*ASSIGNMENT*.
In the records below, begin at the line that has "Assume a horizontal FOV of 52.7°." and stop after the line that has "- bottle (49,90,184,277)"; quote those lines verbatim and nothing more.

[Minified JSON responses]
################
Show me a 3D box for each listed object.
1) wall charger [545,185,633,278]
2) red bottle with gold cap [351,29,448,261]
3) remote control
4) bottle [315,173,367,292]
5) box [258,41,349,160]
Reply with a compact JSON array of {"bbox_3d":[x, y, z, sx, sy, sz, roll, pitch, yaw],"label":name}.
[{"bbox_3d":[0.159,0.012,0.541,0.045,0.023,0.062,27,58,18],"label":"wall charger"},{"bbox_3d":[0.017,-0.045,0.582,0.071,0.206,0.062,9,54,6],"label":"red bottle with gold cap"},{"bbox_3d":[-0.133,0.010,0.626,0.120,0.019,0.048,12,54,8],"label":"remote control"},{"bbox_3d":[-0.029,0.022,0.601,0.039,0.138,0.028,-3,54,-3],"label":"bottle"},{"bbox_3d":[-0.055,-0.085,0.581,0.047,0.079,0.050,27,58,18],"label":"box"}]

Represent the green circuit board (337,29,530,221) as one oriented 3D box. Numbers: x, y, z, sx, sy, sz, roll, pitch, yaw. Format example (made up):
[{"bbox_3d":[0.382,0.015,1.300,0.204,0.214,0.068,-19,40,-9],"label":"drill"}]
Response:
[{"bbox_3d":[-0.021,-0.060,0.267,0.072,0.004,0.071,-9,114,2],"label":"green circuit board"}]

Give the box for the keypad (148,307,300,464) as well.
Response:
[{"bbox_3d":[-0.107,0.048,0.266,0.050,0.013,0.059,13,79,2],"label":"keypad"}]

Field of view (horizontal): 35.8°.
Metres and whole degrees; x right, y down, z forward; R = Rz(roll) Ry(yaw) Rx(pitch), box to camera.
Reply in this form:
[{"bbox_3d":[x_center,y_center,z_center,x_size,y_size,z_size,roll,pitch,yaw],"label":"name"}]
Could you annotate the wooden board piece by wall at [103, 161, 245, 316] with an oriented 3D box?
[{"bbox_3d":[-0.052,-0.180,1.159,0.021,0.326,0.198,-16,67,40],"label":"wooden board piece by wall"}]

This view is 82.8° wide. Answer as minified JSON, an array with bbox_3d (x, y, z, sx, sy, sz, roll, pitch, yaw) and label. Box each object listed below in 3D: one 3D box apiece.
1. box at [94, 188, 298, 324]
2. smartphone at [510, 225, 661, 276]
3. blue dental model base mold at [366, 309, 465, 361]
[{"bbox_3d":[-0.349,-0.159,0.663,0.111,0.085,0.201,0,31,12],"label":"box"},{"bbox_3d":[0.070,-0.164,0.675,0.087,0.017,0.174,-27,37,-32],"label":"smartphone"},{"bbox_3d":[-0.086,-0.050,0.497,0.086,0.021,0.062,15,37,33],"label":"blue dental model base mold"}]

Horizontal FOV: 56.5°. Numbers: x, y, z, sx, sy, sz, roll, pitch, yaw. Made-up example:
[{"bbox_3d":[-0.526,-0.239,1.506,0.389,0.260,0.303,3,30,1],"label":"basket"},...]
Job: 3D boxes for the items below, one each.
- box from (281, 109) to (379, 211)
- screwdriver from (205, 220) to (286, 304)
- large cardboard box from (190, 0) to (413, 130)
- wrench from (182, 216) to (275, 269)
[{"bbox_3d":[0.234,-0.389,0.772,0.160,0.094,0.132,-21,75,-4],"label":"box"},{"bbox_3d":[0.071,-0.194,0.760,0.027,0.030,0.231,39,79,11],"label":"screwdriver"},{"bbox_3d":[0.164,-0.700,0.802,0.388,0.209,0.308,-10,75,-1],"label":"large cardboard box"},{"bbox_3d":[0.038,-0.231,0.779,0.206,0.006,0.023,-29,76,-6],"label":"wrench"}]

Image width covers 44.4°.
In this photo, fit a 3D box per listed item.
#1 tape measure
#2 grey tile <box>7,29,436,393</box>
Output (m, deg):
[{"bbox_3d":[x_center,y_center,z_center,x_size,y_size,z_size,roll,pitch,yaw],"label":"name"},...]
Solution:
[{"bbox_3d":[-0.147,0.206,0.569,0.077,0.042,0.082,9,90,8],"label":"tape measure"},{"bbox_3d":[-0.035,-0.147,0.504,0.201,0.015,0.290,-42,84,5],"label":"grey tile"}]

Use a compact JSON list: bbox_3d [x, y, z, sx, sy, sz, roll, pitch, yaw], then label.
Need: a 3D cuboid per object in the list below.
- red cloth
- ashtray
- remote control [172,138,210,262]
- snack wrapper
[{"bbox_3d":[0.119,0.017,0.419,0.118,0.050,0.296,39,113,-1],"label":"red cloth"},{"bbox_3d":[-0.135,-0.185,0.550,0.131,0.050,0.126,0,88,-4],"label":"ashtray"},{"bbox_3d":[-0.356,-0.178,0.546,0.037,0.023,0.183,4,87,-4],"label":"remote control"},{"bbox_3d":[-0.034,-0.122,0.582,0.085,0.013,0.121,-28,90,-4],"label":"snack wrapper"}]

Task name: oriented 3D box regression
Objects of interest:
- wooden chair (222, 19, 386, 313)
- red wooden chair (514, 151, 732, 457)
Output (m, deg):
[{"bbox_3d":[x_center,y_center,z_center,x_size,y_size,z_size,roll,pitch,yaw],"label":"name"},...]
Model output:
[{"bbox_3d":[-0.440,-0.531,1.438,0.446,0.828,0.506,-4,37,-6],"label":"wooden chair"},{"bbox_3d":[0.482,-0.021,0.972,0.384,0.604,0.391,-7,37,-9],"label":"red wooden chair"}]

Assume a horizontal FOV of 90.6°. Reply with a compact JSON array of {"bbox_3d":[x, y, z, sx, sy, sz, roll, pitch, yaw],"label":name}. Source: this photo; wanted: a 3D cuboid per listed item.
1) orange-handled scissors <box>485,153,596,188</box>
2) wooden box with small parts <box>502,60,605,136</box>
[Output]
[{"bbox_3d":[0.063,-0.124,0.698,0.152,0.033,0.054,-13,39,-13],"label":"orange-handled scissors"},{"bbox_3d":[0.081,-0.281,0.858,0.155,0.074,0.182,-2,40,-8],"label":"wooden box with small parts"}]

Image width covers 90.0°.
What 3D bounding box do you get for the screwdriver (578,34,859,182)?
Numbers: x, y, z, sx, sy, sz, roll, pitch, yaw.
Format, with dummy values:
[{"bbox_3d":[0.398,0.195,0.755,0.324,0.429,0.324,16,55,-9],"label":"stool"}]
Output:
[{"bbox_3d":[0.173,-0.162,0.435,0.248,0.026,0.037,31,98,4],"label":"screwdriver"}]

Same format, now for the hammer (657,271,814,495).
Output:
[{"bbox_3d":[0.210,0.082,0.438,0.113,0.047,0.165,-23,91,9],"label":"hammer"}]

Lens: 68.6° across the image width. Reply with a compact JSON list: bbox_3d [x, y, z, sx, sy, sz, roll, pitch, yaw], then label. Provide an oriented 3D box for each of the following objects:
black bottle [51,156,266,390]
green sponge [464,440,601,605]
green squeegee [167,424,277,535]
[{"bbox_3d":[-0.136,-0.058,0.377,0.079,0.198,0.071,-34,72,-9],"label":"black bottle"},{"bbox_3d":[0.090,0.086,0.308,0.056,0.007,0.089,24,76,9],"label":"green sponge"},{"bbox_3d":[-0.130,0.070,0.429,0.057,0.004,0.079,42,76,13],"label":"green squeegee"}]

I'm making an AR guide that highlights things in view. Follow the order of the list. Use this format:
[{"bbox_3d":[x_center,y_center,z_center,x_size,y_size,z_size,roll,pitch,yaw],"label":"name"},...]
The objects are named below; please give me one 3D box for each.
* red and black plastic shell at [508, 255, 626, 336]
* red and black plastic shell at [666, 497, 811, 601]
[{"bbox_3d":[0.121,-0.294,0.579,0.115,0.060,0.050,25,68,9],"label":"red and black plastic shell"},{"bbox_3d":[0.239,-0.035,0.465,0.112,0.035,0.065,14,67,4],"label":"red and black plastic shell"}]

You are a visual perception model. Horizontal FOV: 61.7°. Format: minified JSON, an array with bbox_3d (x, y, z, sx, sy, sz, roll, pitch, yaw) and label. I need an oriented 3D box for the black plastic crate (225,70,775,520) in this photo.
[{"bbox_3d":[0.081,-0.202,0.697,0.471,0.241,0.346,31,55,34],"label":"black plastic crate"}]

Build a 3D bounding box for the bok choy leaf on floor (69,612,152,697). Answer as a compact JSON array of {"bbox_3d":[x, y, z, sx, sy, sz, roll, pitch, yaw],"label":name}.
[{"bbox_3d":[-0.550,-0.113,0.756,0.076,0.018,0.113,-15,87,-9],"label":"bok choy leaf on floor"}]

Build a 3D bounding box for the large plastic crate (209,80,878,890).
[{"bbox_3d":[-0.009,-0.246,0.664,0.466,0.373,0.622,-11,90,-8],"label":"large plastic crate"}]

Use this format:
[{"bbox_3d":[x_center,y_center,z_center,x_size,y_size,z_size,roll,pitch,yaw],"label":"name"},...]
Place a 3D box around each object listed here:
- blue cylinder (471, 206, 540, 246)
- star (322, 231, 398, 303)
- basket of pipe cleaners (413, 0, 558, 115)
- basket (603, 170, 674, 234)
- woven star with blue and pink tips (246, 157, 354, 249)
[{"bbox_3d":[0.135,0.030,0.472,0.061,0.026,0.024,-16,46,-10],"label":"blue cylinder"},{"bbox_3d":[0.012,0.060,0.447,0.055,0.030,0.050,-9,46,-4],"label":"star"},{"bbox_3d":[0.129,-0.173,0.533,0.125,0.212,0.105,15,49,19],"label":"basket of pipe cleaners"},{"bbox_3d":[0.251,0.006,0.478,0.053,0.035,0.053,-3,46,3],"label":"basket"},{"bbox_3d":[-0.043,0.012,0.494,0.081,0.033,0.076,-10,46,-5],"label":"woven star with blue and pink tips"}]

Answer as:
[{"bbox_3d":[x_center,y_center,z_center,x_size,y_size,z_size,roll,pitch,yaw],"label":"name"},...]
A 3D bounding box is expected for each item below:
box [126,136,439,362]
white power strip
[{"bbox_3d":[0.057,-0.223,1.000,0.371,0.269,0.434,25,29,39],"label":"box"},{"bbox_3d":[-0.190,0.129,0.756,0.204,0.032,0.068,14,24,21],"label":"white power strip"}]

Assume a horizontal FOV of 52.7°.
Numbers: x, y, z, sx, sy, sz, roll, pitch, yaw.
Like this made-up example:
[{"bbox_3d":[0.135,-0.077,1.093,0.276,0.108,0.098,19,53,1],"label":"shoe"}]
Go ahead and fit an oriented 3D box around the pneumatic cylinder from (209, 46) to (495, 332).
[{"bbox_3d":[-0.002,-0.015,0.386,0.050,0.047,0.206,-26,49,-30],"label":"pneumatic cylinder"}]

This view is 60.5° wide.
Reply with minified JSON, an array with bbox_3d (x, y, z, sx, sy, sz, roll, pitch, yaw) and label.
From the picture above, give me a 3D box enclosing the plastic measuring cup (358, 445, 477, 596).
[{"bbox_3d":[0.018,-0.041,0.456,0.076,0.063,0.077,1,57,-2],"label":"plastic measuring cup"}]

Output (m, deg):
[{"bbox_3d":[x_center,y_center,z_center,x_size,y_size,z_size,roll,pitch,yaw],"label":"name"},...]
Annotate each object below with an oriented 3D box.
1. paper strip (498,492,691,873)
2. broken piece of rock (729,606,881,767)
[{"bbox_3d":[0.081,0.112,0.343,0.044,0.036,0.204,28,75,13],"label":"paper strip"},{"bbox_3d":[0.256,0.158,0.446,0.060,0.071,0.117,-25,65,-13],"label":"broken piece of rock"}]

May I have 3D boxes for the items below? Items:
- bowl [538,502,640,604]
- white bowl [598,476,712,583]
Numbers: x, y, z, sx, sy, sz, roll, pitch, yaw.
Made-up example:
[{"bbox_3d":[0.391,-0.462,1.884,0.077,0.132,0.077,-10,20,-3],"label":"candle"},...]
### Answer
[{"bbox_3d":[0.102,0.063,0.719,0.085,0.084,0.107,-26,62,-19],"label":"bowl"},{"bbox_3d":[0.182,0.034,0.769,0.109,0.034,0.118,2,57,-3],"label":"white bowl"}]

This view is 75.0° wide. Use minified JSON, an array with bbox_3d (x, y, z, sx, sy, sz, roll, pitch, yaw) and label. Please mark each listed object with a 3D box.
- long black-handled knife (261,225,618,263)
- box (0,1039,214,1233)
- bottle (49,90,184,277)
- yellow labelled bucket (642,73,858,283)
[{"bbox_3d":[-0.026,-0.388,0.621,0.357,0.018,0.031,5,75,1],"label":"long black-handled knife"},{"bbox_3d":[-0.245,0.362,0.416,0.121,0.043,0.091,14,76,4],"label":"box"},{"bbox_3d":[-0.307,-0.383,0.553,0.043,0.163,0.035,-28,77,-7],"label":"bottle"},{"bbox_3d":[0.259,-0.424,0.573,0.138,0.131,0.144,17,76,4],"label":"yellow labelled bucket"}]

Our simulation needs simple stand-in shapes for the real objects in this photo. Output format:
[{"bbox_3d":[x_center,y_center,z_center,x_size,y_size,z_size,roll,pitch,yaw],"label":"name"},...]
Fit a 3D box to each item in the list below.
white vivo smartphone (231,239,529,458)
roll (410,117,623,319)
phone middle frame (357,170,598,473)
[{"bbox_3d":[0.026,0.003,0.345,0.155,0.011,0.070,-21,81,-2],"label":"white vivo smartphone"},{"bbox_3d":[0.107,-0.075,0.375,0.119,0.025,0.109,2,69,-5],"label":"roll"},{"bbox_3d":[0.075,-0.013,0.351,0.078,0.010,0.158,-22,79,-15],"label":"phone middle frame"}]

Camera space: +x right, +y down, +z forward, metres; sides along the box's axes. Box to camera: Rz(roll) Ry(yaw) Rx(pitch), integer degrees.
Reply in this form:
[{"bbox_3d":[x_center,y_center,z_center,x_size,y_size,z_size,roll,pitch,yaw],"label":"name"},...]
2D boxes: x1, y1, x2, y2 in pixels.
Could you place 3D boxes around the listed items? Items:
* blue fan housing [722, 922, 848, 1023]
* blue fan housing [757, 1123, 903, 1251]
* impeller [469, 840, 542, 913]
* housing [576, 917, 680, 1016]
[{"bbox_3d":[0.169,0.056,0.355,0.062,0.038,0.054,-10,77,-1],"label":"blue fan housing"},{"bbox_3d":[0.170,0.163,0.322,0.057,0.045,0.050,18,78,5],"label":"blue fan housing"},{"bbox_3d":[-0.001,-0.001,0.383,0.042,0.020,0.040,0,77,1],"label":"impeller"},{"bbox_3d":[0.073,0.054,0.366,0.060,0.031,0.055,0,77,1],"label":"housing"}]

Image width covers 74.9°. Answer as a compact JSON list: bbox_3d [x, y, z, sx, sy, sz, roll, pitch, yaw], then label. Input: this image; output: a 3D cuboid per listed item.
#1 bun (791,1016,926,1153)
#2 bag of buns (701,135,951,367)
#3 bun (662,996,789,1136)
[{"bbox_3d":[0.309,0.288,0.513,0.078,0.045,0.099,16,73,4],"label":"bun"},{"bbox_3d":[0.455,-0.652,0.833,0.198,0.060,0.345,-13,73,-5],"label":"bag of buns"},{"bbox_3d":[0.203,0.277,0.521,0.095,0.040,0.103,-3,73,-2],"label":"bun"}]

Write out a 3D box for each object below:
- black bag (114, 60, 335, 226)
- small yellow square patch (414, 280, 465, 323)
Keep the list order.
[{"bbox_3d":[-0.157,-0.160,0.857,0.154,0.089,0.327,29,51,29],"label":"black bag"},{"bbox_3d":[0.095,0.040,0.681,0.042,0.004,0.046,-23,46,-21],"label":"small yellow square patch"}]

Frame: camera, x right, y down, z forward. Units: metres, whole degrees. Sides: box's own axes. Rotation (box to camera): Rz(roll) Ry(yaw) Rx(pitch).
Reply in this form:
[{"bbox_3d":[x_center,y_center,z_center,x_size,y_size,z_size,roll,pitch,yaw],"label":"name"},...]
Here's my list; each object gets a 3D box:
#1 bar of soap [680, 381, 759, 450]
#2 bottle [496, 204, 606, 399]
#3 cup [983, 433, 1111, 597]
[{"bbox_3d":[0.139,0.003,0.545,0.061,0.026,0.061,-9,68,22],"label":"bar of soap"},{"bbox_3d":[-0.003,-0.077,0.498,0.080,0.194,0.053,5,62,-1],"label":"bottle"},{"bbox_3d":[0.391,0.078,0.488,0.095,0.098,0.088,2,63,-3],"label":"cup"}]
################
*SOLUTION TO THIS PROBLEM*.
Assume a horizontal FOV of 52.7°.
Numbers: x, y, z, sx, sy, sz, roll, pitch, yaw.
Like this made-up example:
[{"bbox_3d":[0.135,-0.077,1.093,0.276,0.108,0.098,19,53,1],"label":"shoe"}]
Go ahead and fit an oriented 3D box around the pneumatic cylinder from (209, 46) to (495, 332).
[{"bbox_3d":[-0.002,-0.015,0.386,0.050,0.047,0.206,-26,49,-30],"label":"pneumatic cylinder"}]

This view is 60.5° wide.
Reply with minified JSON, an array with bbox_3d (x, y, z, sx, sy, sz, roll, pitch, yaw) and label.
From the picture above, give me a 3D box enclosing the plastic measuring cup (358, 445, 477, 596).
[{"bbox_3d":[0.018,-0.041,0.456,0.076,0.063,0.077,1,57,-2],"label":"plastic measuring cup"}]

Output (m, deg):
[{"bbox_3d":[x_center,y_center,z_center,x_size,y_size,z_size,roll,pitch,yaw],"label":"name"},...]
Annotate each object below with an oriented 3D box.
1. paper strip (498,492,691,873)
2. broken piece of rock (729,606,881,767)
[{"bbox_3d":[0.081,0.112,0.343,0.044,0.036,0.204,28,75,13],"label":"paper strip"},{"bbox_3d":[0.256,0.158,0.446,0.060,0.071,0.117,-25,65,-13],"label":"broken piece of rock"}]

May I have 3D boxes for the items below? Items:
- bowl [538,502,640,604]
- white bowl [598,476,712,583]
Numbers: x, y, z, sx, sy, sz, roll, pitch, yaw.
Made-up example:
[{"bbox_3d":[0.391,-0.462,1.884,0.077,0.132,0.077,-10,20,-3],"label":"candle"},...]
### Answer
[{"bbox_3d":[0.102,0.063,0.719,0.085,0.084,0.107,-26,62,-19],"label":"bowl"},{"bbox_3d":[0.182,0.034,0.769,0.109,0.034,0.118,2,57,-3],"label":"white bowl"}]

This view is 75.0° wide. Use minified JSON, an array with bbox_3d (x, y, z, sx, sy, sz, roll, pitch, yaw) and label. Please mark each listed object with a 3D box.
- long black-handled knife (261,225,618,263)
- box (0,1039,214,1233)
- bottle (49,90,184,277)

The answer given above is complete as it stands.